Scribe El Uwade is a poet fascinated by Egypt in all of its manifestations, Ancient Egypt,
Hellenistic, a member of the Roman Empire, Byzantium, Muslim Egypt, Ottoman Egypt, British Egypt,
and present-day Egypt.
Sid Cee Uberawl is a poet of adventure, intrigued by travel into exotic places and extraordinary landscapes. His favorite film is Raiders of the Lost Ark.
Uwe Carl Diebes is a poet fascinated by German literature, and has been influenced by such writers
as Hölderlin, Heine, Nietzsche, and Hesse. In Germany, he met a woman named Sieglinde, who wrote
him passionate German sonnets; however, in a fit of propriety he threw them all away.
Wibele Escular is a poet enthralled by Argentina.

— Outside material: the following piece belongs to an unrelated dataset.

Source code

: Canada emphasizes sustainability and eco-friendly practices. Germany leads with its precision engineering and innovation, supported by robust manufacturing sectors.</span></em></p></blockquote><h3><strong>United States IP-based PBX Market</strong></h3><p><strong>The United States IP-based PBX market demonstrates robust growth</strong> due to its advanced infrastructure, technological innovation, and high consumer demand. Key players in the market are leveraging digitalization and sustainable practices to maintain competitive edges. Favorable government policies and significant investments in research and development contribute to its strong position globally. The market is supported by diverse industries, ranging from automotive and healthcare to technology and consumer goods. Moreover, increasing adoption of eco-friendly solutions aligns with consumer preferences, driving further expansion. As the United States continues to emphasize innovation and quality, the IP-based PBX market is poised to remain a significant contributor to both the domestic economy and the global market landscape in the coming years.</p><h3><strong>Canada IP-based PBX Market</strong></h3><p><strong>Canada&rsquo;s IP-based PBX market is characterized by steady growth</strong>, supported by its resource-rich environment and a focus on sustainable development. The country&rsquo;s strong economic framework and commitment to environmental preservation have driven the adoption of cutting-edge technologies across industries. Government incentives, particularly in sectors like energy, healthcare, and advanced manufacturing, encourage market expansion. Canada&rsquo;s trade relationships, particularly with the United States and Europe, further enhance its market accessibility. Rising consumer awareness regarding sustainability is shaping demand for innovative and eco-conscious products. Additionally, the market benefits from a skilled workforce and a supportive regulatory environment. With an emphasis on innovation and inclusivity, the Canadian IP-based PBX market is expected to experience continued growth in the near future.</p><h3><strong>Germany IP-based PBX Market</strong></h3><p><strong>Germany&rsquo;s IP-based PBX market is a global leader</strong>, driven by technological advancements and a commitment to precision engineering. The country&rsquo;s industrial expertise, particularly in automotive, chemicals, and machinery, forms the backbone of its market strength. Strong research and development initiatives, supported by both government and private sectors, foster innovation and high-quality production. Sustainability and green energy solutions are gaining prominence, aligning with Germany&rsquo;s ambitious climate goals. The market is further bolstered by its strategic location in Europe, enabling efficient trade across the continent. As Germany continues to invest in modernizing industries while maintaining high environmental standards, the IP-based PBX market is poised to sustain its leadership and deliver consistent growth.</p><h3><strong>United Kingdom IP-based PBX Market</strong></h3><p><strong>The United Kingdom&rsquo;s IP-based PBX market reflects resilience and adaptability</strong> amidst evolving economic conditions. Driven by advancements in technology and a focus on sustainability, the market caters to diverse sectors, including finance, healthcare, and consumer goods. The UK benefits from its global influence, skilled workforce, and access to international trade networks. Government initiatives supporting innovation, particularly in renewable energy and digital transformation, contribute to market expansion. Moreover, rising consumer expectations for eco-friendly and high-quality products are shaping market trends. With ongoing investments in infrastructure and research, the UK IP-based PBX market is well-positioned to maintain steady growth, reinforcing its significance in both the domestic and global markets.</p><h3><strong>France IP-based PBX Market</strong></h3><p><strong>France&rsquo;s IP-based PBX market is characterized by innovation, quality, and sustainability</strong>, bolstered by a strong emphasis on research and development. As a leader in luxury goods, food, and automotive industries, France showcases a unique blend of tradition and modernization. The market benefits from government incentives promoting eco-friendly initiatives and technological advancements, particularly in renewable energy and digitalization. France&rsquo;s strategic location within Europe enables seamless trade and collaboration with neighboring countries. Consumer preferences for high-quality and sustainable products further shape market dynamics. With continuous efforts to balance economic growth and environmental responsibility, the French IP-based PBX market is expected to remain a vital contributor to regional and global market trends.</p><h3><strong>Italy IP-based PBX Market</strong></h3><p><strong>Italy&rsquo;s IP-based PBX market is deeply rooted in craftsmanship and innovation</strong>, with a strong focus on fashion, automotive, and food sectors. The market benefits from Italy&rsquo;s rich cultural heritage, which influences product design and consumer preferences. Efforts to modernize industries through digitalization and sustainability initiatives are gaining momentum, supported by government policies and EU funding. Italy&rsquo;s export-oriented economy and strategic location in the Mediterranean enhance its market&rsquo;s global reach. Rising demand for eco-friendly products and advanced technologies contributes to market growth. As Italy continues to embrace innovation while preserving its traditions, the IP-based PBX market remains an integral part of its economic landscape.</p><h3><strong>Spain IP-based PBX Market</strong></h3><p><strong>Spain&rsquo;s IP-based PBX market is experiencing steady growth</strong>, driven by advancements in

His influences include, Jorge Borges,particularly
in his poetry, among many other Latin American and Iberian writers. In his poem on Córdoba, for
example, he is simultaneously drawing on both Góngora and Leopoldo Lugones Argüello.
Lu “Reed ABCs” Wei is a poet of the Far East, in particular China. He admires writers, like Bei Dao,
and is the intimate of writers, such as Dae Wi “Scrub” Lee and Esca Webuilder. His favorite song is Psy’s
Oppan Gangham Style: “It’s got Seoul and a whole lotta lol.”
Rus Ciel Badeew is a poet of Russia and the Slavic peoples of eastern Europe. He has been influenced by Modernists Pasternak, Akhmatova, Blok, and Mayakovsky.